Lawyers for Meta, the parent company of Facebook and Instagram, are accusing the Federal Trade Commission of attempting to exert more power than the agency is granted by law. The agency is planning to revise its 2020 settlement with Facebook over the company’s privacy violations, which fined the company $5 billion, a move Meta says is illegal. The social networking company is seeking to block the agency’s proceeding that would determine the settlement revisions.
“The FTC seeks to substitute itself for this court by taking ‘further enforcement action’ and ‘modifying’” the settlement, Meta’s lawyers wrote in a motion for an injunction filed Wednesday in Washington, D.C. District Court, according to Bloomberg. “This court—not the FTC—has exclusive jurisdiction.” Federal judge Timothy Kelly approved the original settlement, and the motion was filed to him.
For its part, the FTC has faulted Facebook for violating the terms of the settlement multiple times. The agency announced it would convene a meeting to change the settlement on May 3 with plans to penalize Meta further by banning any use of facial recognition and any monetization of children’s data.
Meta alleges that the FTC is trying to circumvent the court because the agency’s leaders know their intended modifications would not pass legal muster: “The consent order is clear that only the federal court, not the FTC, can enforce or modify it, and the FTC is bound to comply with its terms,” a Meta spokesperson told Gizmodo. The FTC declined to comment.

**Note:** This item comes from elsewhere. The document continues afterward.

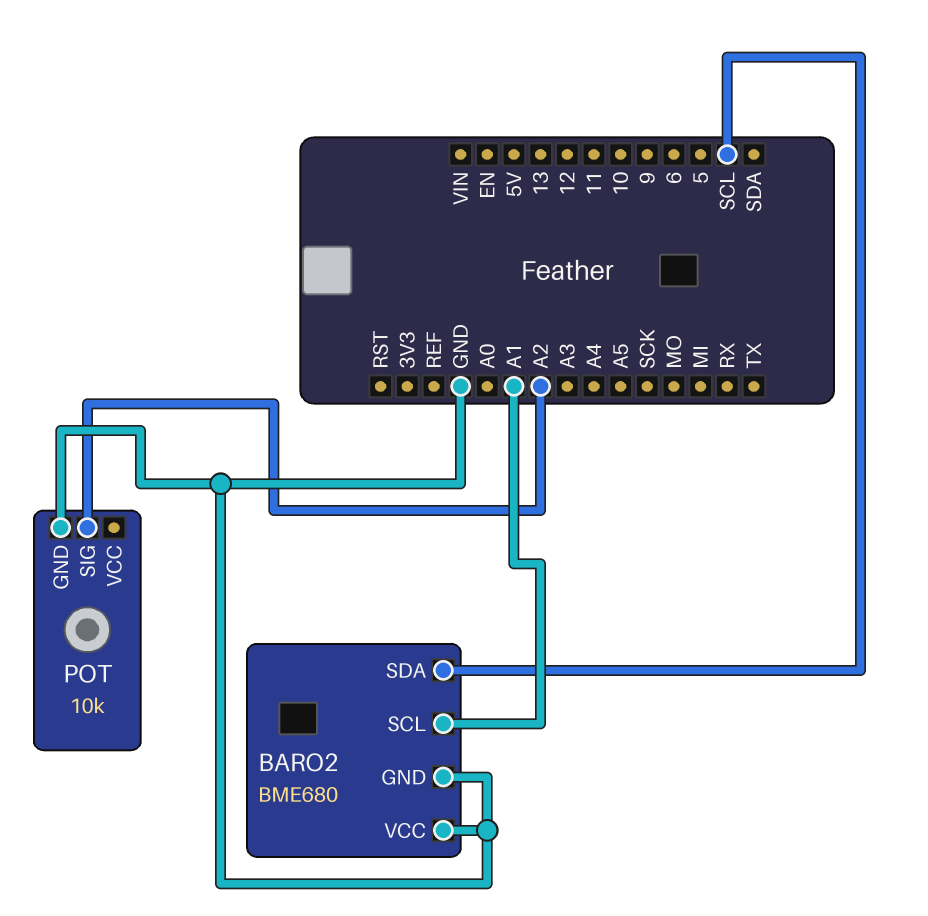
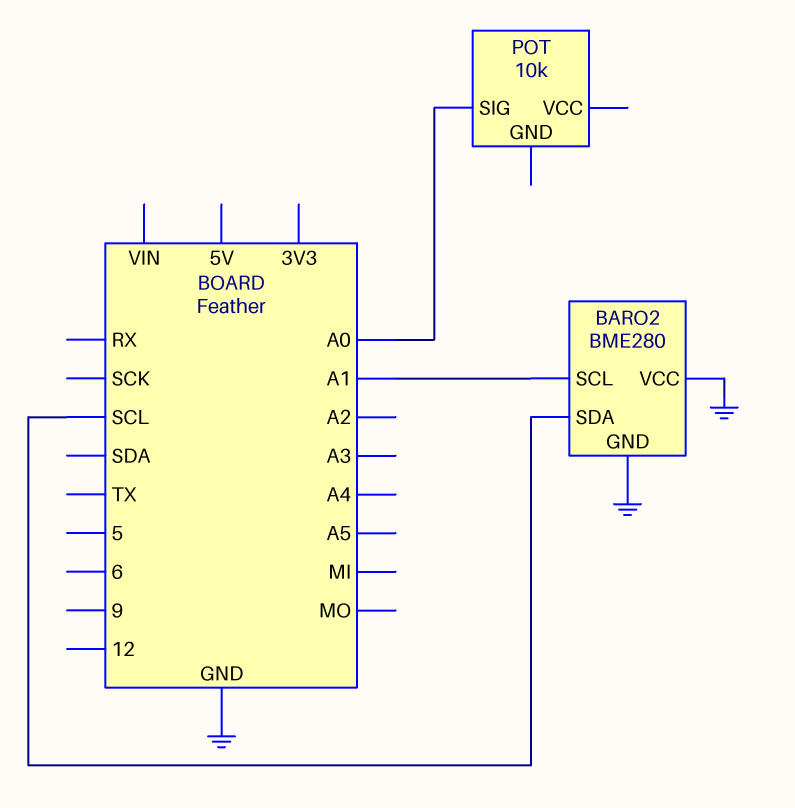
BARO2: BME680 -> BME280
POT pin GND: GND -> none
POT pin SIG: A2 -> A0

The original settlement, the biggest fine in the FTC’s history, obligated Facebook to pay $5 billion for mishandling its users’ data, abusing their trust, and failing to safeguard their privacy. The conditions of the settlement did not prohibit Facebook from collecting data and sharing it with third parties, however. The fine came on the heels of the Cambridge Analytica scandal, which saw the data of 87 million users harvested under the guise of a quiz app but used for political marketing.